“Em causa própria
Por Eliane Cantanhêde
O Congresso Nacional já está
levando palmadas da Lava Jato, broncas da opinião pública e notas baixas nas
pesquisas, mas aproveita o recesso para fazer mais peraltices. Como o Estado
vem antecipando, os parlamentares tentam usar a reforma política e a reforma do
Código Eleitoral para favorecer os alvos da Justiça, do Ministério Público e da
Polícia Federal.
Um dos exemplos mais lustrosos é
a tal “emenda Lula”, que aumenta de 15 dias para oito meses o prazo em que os
candidatos às eleições já de 2018 não podem ser presos, a não ser em flagrante
delito. Oito meses é uma eternidade. Principalmente para cometer crimes
impunemente.
Quem assume a ideia é o relator
da comissão especial da reforma política, deputado Vicente Cândido (PT-SP), e
fica evidente a intenção de garantir duas blindagens para o ex-presidente Luiz
Inácio Lula da Silva, o único nome que os petistas de fato consideram para
2018. De um lado, dificultaria a prisão de Lula. De outro, garantiria a sua
candidatura.
O argumento de Vicente Cândido é realista:
caso aprovada, a mudança não beneficiaria apenas Lula, mas dezenas, ou
centenas, de candidatos que estão com a PF, o MP e a Justiça no cangote. Logo,
ele prevê um acordão para a votação em plenário. E nós, o que prevemos? Que
haverá dezenas, ou centenas, de candidatos pintando e bordando por aí, ilesos.
A outra bondade coletiva gestada
no Congresso, conforme o Estado de ontem, é numa outra comissão, a do Código de
Processo Penal. Se nunca aprovou e até articulou estraçalhar as dez medidas
anticorrupção sugeridas por procuradores, a Câmara agora tenta partir para cima
de três pilares da Lava Jato: a delação premiada, a prisão preventiva e a
condução coercitiva.
O relator é o deputado João
Campos (PRB-GO), que pretende apresentar seu parecer em agosto, para votação em
plenário já em outubro. Isso, claro, é só uma esperança dele e dos interessados
diretos, que temem justamente as delações, prisões e conduções coercitivas. É
improvável, porém, que haja clima para passos tão ousados na contramão da
opinião pública.
Além dessas mudanças, há outras
no Congresso sob encomenda para favorecer os próprios parlamentares. Exemplo: o
projeto de parcelamento e perdão de dívidas tributárias e previdenciárias. Pois
não é que os deputados e senadores que vão votar esse negócio de pai para filho
devem R$ 532,9 milhões à União? Se isso não é legislar em causa própria, é o
quê?
Essas iniciativas caracterizam o
típico corporativismo, ou espírito de corpo, já que a maioria dos partidos
(incluindo todos os maiores) e grande parte da Câmara e do Senado são atingidos
pela Lava Jato e temem as novas delações que estão sendo negociadas
principalmente com a Procuradoria-Geral da República, mas também com a Polícia
Federal – caso do publicitário Marcos Valério, pivô do mensalão.

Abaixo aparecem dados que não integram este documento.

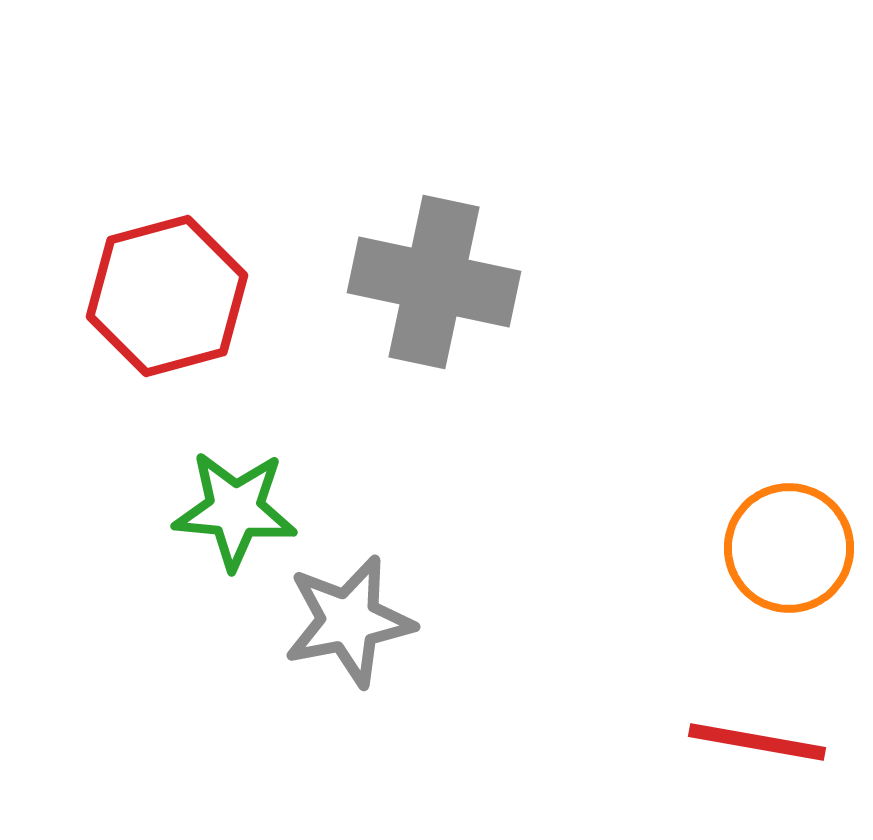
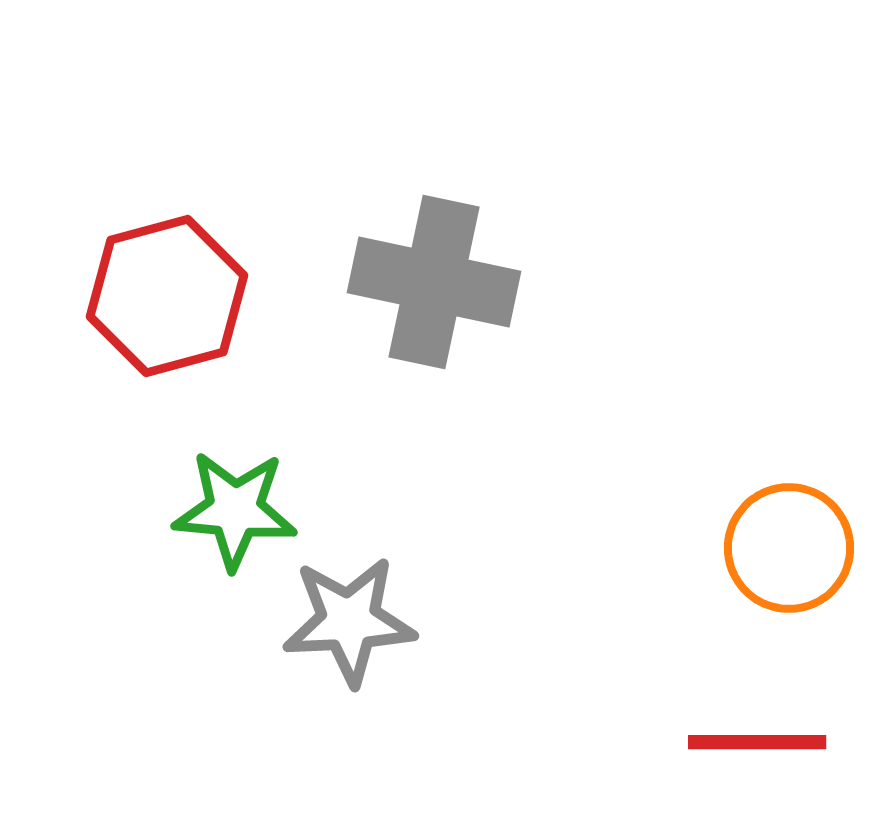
gray star: rotated 8 degrees clockwise
red line: rotated 10 degrees counterclockwise
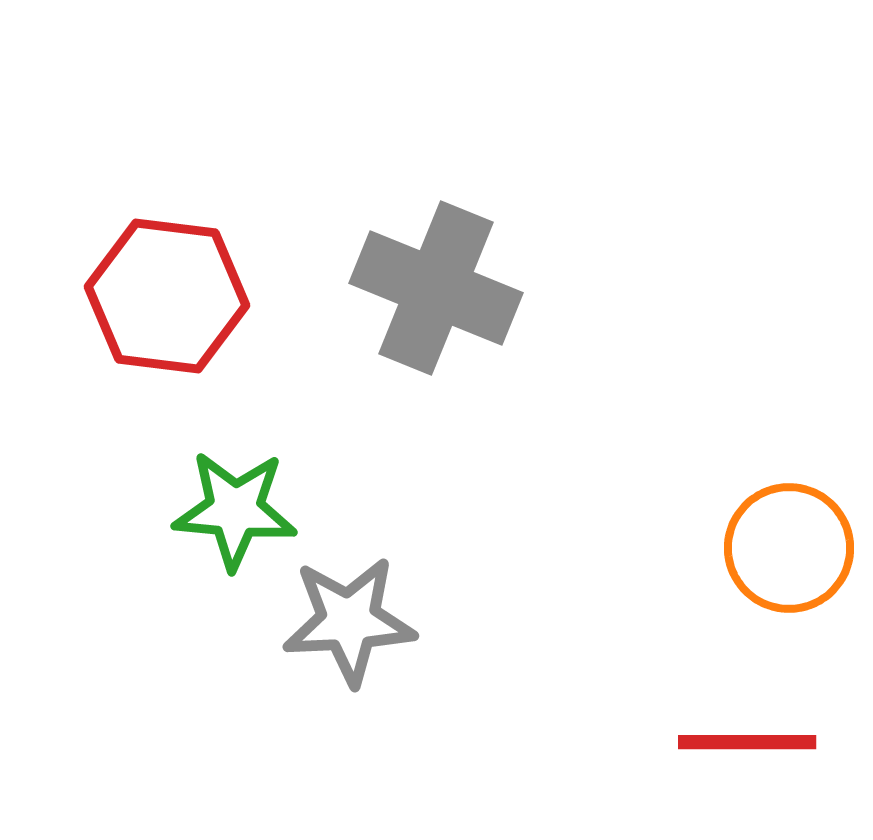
gray cross: moved 2 px right, 6 px down; rotated 10 degrees clockwise
red hexagon: rotated 22 degrees clockwise
red line: moved 10 px left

Não custa lembrar que iniciativas
anteriores para livrar políticos ou para limitar as investigações não deram
certo. A gritaria da sociedade foi mais forte e os parlamentares foram
obrigados a voltar atrás na descaracterização das dez medidas anticorrupção, na
nova lei de combate ao abuso de poder e na inclusão de parentes de políticos
nas benesses da repatriação de recursos ilegais no exterior.
Ou seja, por enquanto, as ideias
das comissões são apenas ideias, rascunhos que podem ser muito bem alterados
antes de ganharem corpo e serem submetidos aos plenários para virarem lei. E
não serão aprovadas se a sociedade, escaldada que está, ficar alerta e de olho
vivo. Mais uma vez, é melhor prevenir, enquanto são só projetos, do que chorar
sobre o leite derramado, depois da aprovação no Congresso.”